Please retype the whole listing so that it matches the original exactly.

==========

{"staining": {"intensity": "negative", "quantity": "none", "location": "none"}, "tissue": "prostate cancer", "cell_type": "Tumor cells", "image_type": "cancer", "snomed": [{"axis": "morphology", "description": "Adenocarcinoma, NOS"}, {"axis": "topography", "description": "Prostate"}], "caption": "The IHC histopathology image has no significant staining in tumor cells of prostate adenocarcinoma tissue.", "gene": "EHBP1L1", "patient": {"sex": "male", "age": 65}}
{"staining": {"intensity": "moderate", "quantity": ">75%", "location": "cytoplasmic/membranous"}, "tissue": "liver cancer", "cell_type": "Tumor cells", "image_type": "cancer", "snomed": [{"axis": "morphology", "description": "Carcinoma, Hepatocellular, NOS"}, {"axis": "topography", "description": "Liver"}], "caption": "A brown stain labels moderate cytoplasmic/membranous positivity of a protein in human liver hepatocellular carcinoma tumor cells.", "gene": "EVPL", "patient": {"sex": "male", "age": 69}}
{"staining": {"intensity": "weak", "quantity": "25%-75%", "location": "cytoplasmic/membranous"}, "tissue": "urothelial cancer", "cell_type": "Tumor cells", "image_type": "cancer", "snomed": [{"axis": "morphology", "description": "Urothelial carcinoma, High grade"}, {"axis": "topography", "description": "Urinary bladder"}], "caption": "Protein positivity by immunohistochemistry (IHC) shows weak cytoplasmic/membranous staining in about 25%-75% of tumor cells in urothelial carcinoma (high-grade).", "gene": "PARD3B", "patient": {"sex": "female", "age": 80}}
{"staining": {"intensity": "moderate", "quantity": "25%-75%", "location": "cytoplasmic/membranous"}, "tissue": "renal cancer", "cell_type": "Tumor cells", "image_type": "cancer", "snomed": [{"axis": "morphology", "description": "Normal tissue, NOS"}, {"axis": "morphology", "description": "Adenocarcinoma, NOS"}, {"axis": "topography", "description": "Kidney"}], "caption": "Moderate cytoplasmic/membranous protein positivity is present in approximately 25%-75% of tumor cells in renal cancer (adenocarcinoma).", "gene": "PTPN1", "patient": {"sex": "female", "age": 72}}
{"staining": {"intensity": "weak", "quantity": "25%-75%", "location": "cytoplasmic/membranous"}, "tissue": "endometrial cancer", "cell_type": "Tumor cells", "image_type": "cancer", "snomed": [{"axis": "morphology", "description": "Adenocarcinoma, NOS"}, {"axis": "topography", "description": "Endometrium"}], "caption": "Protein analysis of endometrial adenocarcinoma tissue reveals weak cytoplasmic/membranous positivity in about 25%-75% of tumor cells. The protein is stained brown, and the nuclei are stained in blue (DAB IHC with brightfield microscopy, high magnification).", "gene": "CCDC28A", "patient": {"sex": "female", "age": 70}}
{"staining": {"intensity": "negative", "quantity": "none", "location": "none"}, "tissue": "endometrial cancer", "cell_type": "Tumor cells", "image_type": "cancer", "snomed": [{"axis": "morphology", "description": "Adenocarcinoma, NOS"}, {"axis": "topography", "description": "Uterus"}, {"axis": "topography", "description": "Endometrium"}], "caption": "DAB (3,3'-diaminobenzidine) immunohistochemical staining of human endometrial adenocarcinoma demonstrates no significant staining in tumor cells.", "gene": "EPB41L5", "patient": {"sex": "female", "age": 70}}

==========

Exercise output:
{"staining": {"intensity": "negative", "quantity": "none", "location": "none"}, "tissue": "prostate cancer", "cell_type": "Tumor cells", "image_type": "cancer", "snomed": [{"axis": "morphology", "description": "Adenocarcinoma, NOS"}, {"axis": "topography", "description": "Prostate"}], "caption": "The IHC histopathology image has no significant staining in tumor cells of prostate adenocarcinoma tissue.", "gene": "EHBP1L1", "patient": {"sex": "male", "age": 65}}
{"staining": {"intensity": "moderate", "quantity": ">75%", "location": "cytoplasmic/membranous"}, "tissue": "liver cancer", "cell_type": "Tumor cells", "image_type": "cancer", "snomed": [{"axis": "morphology", "description": "Carcinoma, Hepatocellular, NOS"}, {"axis": "topography", "description": "Liver"}], "caption": "A brown stain labels moderate cytoplasmic/membranous positivity of a protein in human liver hepatocellular carcinoma tumor cells.", "gene": "EVPL", "patient": {"sex": "male", "age": 69}}
{"staining": {"intensity": "weak", "quantity": "25%-75%", "location": "cytoplasmic/membranous"}, "tissue": "urothelial cancer", "cell_type": "Tumor cells", "image_type": "cancer", "snomed": [{"axis": "morphology", "description": "Urothelial carcinoma, High grade"}, {"axis": "topography", "description": "Urinary bladder"}], "caption": "Protein positivity by immunohistochemistry (IHC) shows weak cytoplasmic/membranous staining in about 25%-75% of tumor cells in urothelial carcinoma (high-grade).", "gene": "PARD3B", "patient": {"sex": "female", "age": 80}}
{"staining": {"intensity": "moderate", "quantity": "25%-75%", "location": "cytoplasmic/membranous"}, "tissue": "renal cancer", "cell_type": "Tumor cells", "image_type": "cancer", "snomed": [{"axis": "morphology", "description": "Normal tissue, NOS"}, {"axis": "morphology", "description": "Adenocarcinoma, NOS"}, {"axis": "topography", "description": "Kidney"}], "caption": "Moderate cytoplasmic/membranous protein positivity is present in approximately 25%-75% of tumor cells in renal cancer (adenocarcinoma).", "gene": "PTPN1", "patient": {"sex": "female", "age": 72}}
{"staining": {"intensity": "weak", "quantity": "25%-75%", "location": "cytoplasmic/membranous"}, "tissue": "endometrial cancer", "cell_type": "Tumor cells", "image_type": "cancer", "snomed": [{"axis": "morphology", "description": "Adenocarcinoma, NOS"}, {"axis": "topography", "description": "Endometrium"}], "caption": "Protein analysis of endometrial adenocarcinoma tissue reveals weak cytoplasmic/membranous positivity in about 25%-75% of tumor cells. The protein is stained brown, and the nuclei are stained in blue (DAB IHC with brightfield microscopy, high magnification).", "gene": "CCDC28A", "patient": {"sex": "female", "age": 70}}
{"staining": {"intensity": "negative", "quantity": "none", "location": "none"}, "tissue": "endometrial cancer", "cell_type": "Tumor cells", "image_type": "cancer", "snomed": [{"axis": "morphology", "description": "Adenocarcinoma, NOS"}, {"axis": "topography", "description": "Uterus"}, {"axis": "topography", "description": "Endometrium"}], "caption": "DAB (3,3'-diaminobenzidine) immunohistochemical staining of human endometrial adenocarcinoma demonstrates no significant staining in tumor cells.", "gene": "EPB41L5", "patient": {"sex": "female", "age": 70}}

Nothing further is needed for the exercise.